Example 6 (every third citation) 1 2 3 4 5 6 7 8 9

e Abebe), conosceva la sua ascesa al podio (terzo posto) dopo un quarto d'ora qu spettacolare autorita' la scalata al podio piu' alto del torneo a squadre costri assullo e Bomprezzi sono lontani dal podio. Nella vela un avvio in sordina dopo avoriti per il gradino piu' alto del podio Scarpa e Josefa Idem; outsider Rossiera mista) sul gradino piu' alto del podio, la cinesina Zhang Shang. La seconda, tiste azzurre che hanno sottratto il podio piu' alto alle tedesche. Da sinistra: 6 e 10,8 milioni. Il terzo posto sul podio equivale, quindi, a una vittoria in u empio, se Michael Jordan salira' sul podio alla cerimonia di premiazione del tor i di esilio, il Sud Africa torna sul podio: i tennisti Ferreira e Norval si sono

It was noticed, though, that there was a difference in the relative frequency with which the two terms occurred. There were 27 occurrences of podio in the Italian as opposed to only 22 of podium in the English corpus, even though the latter was four times as large. Inspecting the concordances highlighted that the expression in the source text, il gradino più alto del podio ("the highest step of the podium") is repeatedly used to mean "winning the gold medal" (6 occurrences: cf lines 4-5 in ex. 6), and that this figurative use did not occur in the English corpus. Consequently, the word podium was not used to translate this expression, with learners resorting instead to the less figurative but more adequately attested gaining five gold medals (ex. 7): Example 7 (gain* with gold? within five words to the left, sorted by the word to the left of gain*: all citations) 1 2 3 4 5 6

king their first Olympic appearance, gained the women's gold medal for hockey a omplete their convincing progress by gaining gold medals, but at least they are olwill on how Spain and Germany made gains in the gold market in the hockey tou lifting three times his body weight, gaining the gold medal for Turkey and then d be in a week's time. Biondi, who gained five golds in 1988, will again be th ll wrong.' Not so Tamas Darnyi, who gained Hungary's second swimming gold medal

The other cognate noted, consecutive, also posed the question of whether it was a false friend. One learner, who suspected that "successive" might be a better translation, compared the two Italian and the two English words (consecutivo/successivo vs consecutive/successive). The concordances showed that the English words were almost always preceded by a number, and seemed to be synonyms (ex. 8), while the two Italian words differed.

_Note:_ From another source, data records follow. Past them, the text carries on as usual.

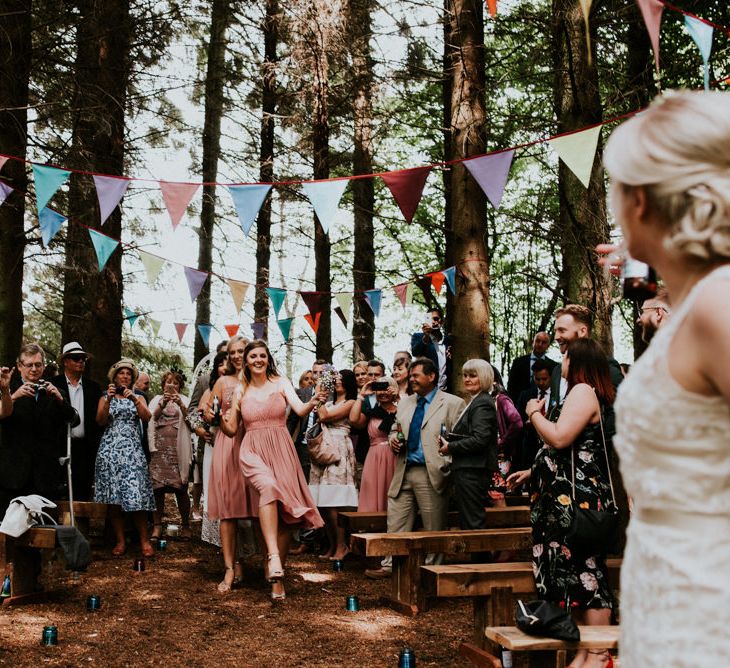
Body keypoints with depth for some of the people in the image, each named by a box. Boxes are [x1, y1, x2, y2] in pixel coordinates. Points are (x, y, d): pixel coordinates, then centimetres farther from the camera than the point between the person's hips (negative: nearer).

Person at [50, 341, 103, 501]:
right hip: (60, 446, -2)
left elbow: (99, 418, 10)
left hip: (85, 447, 3)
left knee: (83, 493, 3)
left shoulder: (93, 387, 12)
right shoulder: (53, 384, 3)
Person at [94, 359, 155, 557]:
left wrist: (134, 399, -15)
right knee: (113, 497, -3)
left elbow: (146, 417, -3)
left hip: (133, 449, 0)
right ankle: (120, 541, 3)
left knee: (136, 495, -10)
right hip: (110, 449, 1)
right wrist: (109, 399, -13)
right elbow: (100, 420, -2)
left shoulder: (138, 397, 15)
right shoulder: (105, 397, 14)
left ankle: (144, 540, -5)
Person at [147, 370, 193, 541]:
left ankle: (185, 525, 2)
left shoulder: (184, 400, 15)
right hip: (160, 445, 1)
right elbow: (152, 417, 1)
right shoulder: (157, 400, 18)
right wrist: (162, 404, -15)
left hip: (178, 446, -1)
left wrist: (181, 405, -19)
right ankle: (157, 526, -2)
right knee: (158, 485, -5)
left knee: (180, 486, -6)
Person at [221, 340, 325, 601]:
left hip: (281, 452, 1)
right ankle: (273, 556, -38)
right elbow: (230, 429, 14)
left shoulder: (281, 383, 8)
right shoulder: (240, 390, 12)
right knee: (268, 488, -33)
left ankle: (277, 575, 5)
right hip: (253, 453, -1)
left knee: (285, 511, -6)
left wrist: (313, 402, -29)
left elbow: (300, 410, -7)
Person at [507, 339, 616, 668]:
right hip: (568, 501, 11)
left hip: (578, 499, -11)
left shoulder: (583, 391, -10)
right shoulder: (583, 393, 22)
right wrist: (532, 472, 28)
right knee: (573, 574, 10)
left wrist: (534, 414, -6)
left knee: (585, 573, -7)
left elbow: (560, 438, -23)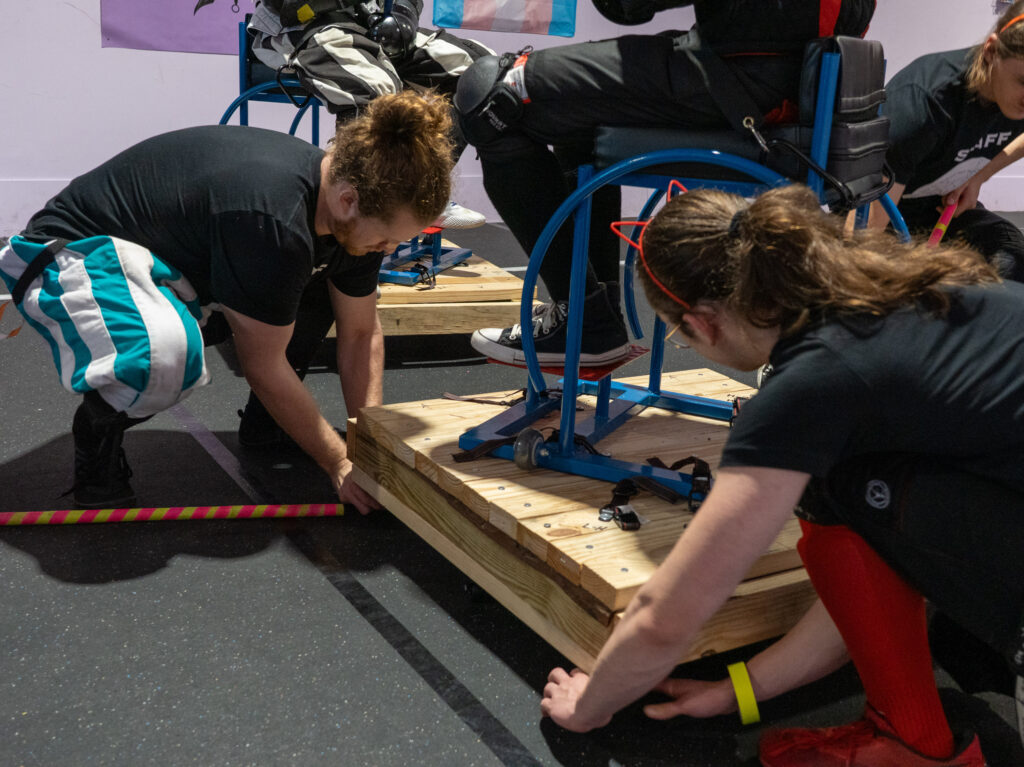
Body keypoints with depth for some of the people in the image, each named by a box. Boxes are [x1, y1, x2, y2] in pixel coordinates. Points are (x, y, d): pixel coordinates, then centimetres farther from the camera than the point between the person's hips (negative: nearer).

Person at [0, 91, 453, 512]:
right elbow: (263, 366, -26)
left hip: (183, 264, 8)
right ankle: (97, 445, -8)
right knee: (166, 353, -40)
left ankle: (265, 420, 13)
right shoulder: (272, 220, -36)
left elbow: (360, 333, 1)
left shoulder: (354, 213, -10)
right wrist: (340, 465, -18)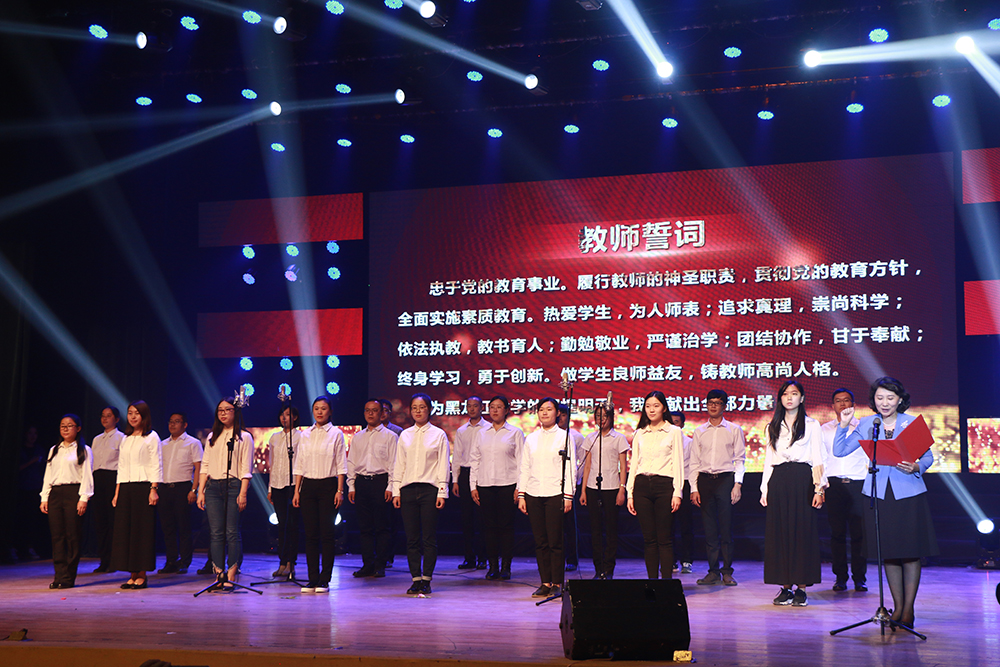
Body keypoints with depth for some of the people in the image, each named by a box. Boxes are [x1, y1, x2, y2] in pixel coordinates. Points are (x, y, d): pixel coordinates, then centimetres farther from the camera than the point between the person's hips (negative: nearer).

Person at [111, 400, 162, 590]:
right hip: (125, 489, 6)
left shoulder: (151, 437, 0)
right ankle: (132, 575, 7)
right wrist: (117, 493, 11)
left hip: (143, 487, -6)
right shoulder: (126, 439, 17)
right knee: (125, 529, 2)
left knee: (142, 529, -6)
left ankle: (141, 575, -1)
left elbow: (156, 465, -5)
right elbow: (121, 468, 17)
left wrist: (154, 489, -14)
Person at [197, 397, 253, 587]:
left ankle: (232, 574, -1)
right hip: (213, 487, 4)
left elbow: (246, 469, -3)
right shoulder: (212, 437, 17)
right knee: (216, 532, 0)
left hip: (233, 486, -4)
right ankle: (219, 573, 2)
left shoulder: (244, 437, 4)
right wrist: (201, 491, 6)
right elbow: (205, 466, 15)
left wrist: (243, 493, -12)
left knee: (232, 532, -6)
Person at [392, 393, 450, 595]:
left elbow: (443, 465, 1)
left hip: (429, 489, -3)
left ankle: (426, 580, 4)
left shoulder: (439, 435, 4)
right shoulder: (404, 436, 12)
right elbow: (398, 465, 13)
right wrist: (396, 490, 5)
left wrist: (442, 492, -5)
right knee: (411, 538, 2)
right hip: (408, 489, 3)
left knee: (429, 538, -2)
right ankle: (416, 579, 9)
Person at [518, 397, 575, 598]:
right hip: (533, 494, 3)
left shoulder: (564, 437, 4)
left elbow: (570, 468, 1)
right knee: (540, 542, 3)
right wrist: (521, 495, 7)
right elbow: (524, 468, 14)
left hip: (555, 494, -3)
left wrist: (568, 496, -7)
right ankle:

Consecutivo (the citation form is the masculine singular) seems more or less equivalent to the English successive/consecutive, while successivo means something like "following/next", appearing two out of four times in the phrase gli anni successivi (lit. "the following years": ex. 9). (This led this student to also investigate the behaviour of following and next.) Example 8 (every fifth citation) 1 2 3

beat him after a run of 10 consecutive defeats at the distance aroused an unmi se we never knew existed. At successive Olympics, World Championships and Common l of the same event in four successive Olympics? 13 Who came second behind Seb

4 5 6 7 8 9 10

rst time in 1986 and then in consecutive years, 1990 and 1991, but has had to w a final total for the second consecutive year. Twelve months after breaking his be if he is to win his third consecutive Olympic gold medal. He and his partner, emselves seeking their third consecutive Olympic gold in the coxed pairs today. owing Steve Redgrave's third successive rowing gold on Saturday, Johnny, 23, and xercise where she does three consecutive back-flips, in which her hands never to in 1920, has collected three successive gold medals. Redgrave bridged 72 years o

Example 9 (every third citation) 1 2 3 4 5

rl Lewis, per la terza volta consecutiva campione d'Olimpia, l'ha vinta al pri ultimo ostacolo. Per 12 gare consecutive e dieci anni, fra il 197 e il 1982, ano la prua al mito, tre ori consecutivi alle Olimpiadi insieme al timoniere D in termini di monetizzazione successiva della medaglia d'oro, sono piu' lontan difiche apportate negli anni successivi, riusci' a rendere competitivo.